Stored dataset items
● ● ● ● ● ● ●
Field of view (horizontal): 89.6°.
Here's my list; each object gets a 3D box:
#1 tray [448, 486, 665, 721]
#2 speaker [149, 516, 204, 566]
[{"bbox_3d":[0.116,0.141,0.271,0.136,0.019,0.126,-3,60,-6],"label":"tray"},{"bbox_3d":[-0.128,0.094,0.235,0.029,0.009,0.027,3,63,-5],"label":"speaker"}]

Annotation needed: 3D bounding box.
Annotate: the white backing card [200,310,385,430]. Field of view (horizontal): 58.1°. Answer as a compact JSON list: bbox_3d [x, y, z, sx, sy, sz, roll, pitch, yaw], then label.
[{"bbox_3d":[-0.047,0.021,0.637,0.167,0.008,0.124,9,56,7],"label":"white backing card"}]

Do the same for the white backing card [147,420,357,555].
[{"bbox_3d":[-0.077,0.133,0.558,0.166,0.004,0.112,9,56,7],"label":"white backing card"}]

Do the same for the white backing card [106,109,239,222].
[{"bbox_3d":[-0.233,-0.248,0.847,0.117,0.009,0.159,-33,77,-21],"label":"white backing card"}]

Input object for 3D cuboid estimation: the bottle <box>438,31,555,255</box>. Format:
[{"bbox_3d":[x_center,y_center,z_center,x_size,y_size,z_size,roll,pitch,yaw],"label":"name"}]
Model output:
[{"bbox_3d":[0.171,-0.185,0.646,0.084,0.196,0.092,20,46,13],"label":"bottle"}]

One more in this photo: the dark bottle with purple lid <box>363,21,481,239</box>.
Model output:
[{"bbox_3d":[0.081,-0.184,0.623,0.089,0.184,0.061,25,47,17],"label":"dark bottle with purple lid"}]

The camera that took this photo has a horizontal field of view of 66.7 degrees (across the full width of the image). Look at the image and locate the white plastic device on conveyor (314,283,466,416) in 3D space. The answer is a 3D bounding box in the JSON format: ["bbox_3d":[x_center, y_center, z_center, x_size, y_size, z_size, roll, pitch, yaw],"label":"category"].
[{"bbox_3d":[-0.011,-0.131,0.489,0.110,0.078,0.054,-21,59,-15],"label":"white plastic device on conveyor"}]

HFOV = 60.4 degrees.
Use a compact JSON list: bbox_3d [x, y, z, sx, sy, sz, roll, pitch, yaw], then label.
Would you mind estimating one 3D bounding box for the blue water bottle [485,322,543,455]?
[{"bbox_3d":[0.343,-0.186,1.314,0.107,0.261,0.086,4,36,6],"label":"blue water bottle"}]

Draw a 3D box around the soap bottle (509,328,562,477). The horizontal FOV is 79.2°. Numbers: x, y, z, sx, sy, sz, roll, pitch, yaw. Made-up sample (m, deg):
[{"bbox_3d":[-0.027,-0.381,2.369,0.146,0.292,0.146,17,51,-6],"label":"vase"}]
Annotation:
● ● ● ● ● ● ●
**Task directions:** Using the entries above, work out the number of lines that hold the word "Annotation" and write it with no other words.

**Answer to this exercise:** 2